▶ [Assigned task]:
Below is a listing; restate from it, character for character, the lines beginning at the line holding "focal_mm: 105" and ending at the line holding "f_number: 1.8", both included.
********************
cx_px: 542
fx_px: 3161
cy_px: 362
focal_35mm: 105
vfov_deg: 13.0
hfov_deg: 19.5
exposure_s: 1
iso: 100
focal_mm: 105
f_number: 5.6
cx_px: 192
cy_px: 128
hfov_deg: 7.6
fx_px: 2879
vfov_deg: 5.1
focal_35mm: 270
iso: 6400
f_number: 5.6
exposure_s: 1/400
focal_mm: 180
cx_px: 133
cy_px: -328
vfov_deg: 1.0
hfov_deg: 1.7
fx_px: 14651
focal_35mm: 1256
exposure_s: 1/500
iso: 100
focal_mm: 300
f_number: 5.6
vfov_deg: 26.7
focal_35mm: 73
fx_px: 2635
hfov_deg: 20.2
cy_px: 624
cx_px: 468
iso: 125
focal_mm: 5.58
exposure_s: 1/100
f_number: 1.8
********************
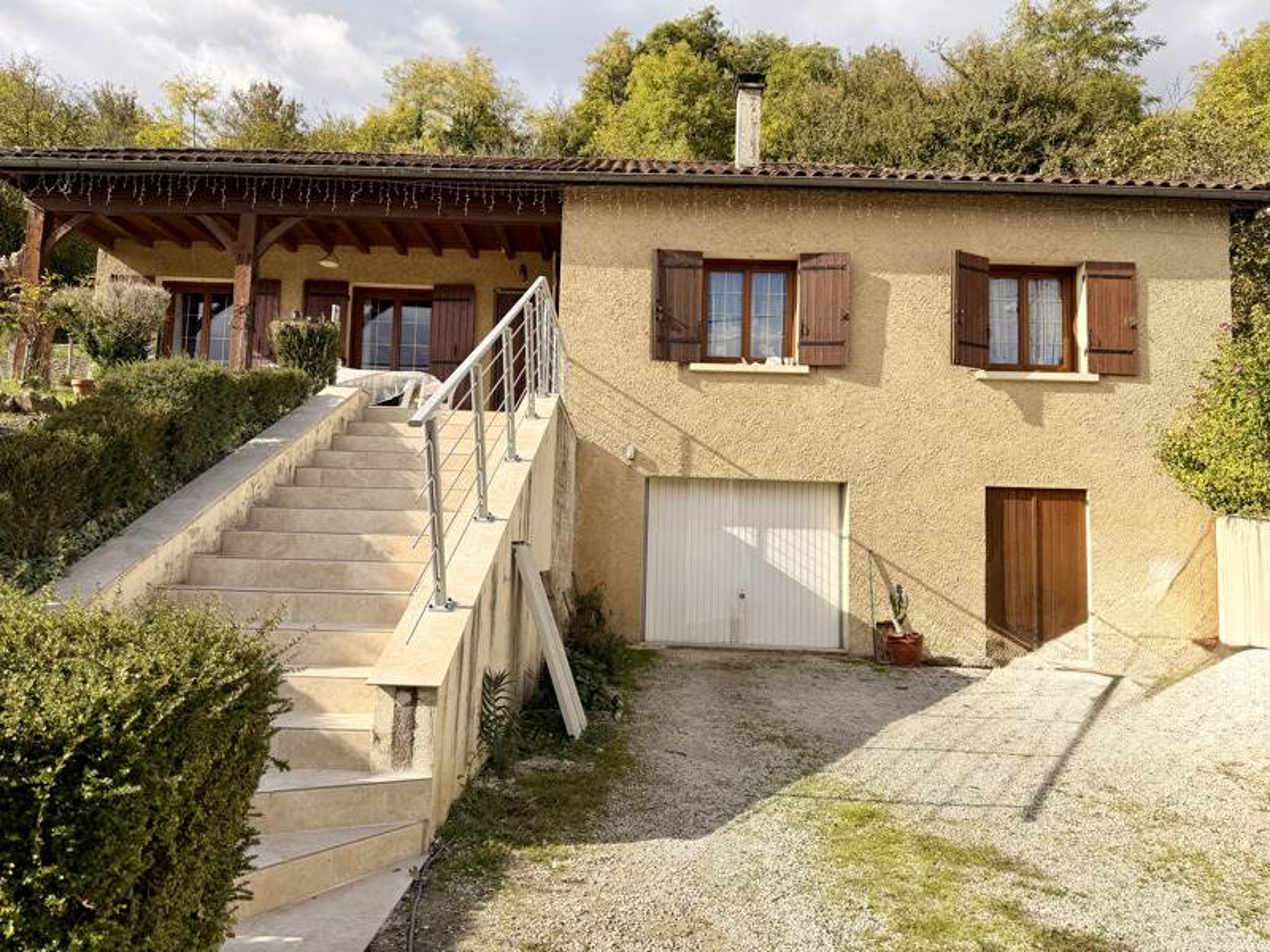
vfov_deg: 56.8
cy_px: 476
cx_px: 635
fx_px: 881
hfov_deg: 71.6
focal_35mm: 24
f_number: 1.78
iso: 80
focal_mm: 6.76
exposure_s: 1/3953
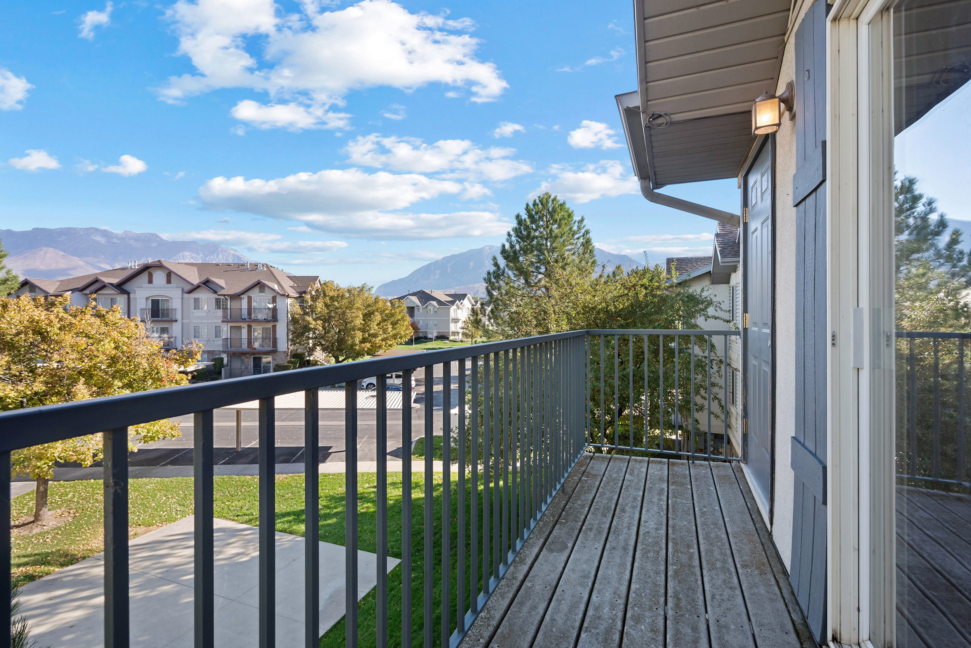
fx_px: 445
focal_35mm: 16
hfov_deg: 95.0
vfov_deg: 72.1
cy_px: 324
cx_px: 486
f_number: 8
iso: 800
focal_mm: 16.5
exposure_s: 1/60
********************
▶ [Solved problem]:
focal_mm: 105
f_number: 5.6
cx_px: 192
cy_px: 128
hfov_deg: 7.6
fx_px: 2879
vfov_deg: 5.1
focal_35mm: 270
iso: 6400
f_number: 5.6
exposure_s: 1/400
focal_mm: 180
cx_px: 133
cy_px: -328
vfov_deg: 1.0
hfov_deg: 1.7
fx_px: 14651
focal_35mm: 1256
exposure_s: 1/500
iso: 100
focal_mm: 300
f_number: 5.6
vfov_deg: 26.7
focal_35mm: 73
fx_px: 2635
hfov_deg: 20.2
cy_px: 624
cx_px: 468
iso: 125
focal_mm: 5.58
exposure_s: 1/100
f_number: 1.8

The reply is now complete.